Recorded data -
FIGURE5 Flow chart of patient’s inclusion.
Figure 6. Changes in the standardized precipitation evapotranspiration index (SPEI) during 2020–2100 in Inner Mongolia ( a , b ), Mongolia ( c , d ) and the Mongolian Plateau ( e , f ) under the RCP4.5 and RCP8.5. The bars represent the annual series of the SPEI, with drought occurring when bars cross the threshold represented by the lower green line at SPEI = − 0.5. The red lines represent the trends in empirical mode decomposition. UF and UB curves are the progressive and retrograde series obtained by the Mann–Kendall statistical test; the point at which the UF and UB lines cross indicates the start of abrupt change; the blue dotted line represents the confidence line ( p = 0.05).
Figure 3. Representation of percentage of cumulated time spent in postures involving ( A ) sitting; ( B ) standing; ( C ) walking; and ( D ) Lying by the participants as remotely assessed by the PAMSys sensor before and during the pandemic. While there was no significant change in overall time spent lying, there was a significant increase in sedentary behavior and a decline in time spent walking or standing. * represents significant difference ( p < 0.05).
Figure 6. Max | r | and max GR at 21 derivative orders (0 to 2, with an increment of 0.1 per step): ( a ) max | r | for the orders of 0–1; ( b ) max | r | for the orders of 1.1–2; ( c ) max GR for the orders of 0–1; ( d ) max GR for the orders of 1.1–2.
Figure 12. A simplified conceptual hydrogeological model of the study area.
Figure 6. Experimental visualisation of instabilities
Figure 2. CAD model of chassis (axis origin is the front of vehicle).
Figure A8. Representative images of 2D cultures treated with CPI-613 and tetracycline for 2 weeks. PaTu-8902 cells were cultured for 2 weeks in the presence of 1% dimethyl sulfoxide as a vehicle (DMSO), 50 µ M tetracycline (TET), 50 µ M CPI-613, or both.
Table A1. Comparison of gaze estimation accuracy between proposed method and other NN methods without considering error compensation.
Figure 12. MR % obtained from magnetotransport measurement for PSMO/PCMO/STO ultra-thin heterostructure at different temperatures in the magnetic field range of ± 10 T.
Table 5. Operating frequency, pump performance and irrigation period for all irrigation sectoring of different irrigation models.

What is expected -
Would you print all of the records exactly as they were given?

Written response -
FIGURE5 Flow chart of patient’s inclusion.
Figure 6. Changes in the standardized precipitation evapotranspiration index (SPEI) during 2020–2100 in Inner Mongolia ( a , b ), Mongolia ( c , d ) and the Mongolian Plateau ( e , f ) under the RCP4.5 and RCP8.5. The bars represent the annual series of the SPEI, with drought occurring when bars cross the threshold represented by the lower green line at SPEI = − 0.5. The red lines represent the trends in empirical mode decomposition. UF and UB curves are the progressive and retrograde series obtained by the Mann–Kendall statistical test; the point at which the UF and UB lines cross indicates the start of abrupt change; the blue dotted line represents the confidence line ( p = 0.05).
Figure 3. Representation of percentage of cumulated time spent in postures involving ( A ) sitting; ( B ) standing; ( C ) walking; and ( D ) Lying by the participants as remotely assessed by the PAMSys sensor before and during the pandemic. While there was no significant change in overall time spent lying, there was a significant increase in sedentary behavior and a decline in time spent walking or standing. * represents significant difference ( p < 0.05).
Figure 6. Max | r | and max GR at 21 derivative orders (0 to 2, with an increment of 0.1 per step): ( a ) max | r | for the orders of 0–1; ( b ) max | r | for the orders of 1.1–2; ( c ) max GR for the orders of 0–1; ( d ) max GR for the orders of 1.1–2.
Figure 12. A simplified conceptual hydrogeological model of the study area.
Figure 6. Experimental visualisation of instabilities
Figure 2. CAD model of chassis (axis origin is the front of vehicle).
Figure A8. Representative images of 2D cultures treated with CPI-613 and tetracycline for 2 weeks. PaTu-8902 cells were cultured for 2 weeks in the presence of 1% dimethyl sulfoxide as a vehicle (DMSO), 50 µ M tetracycline (TET), 50 µ M CPI-613, or both.
Table A1. Comparison of gaze estimation accuracy between proposed method and other NN methods without considering error compensation.
Figure 12. MR % obtained from magnetotransport measurement for PSMO/PCMO/STO ultra-thin heterostructure at different temperatures in the magnetic field range of ± 10 T.
Table 5. Operating frequency, pump performance and irrigation period for all irrigation sectoring of different irrigation models.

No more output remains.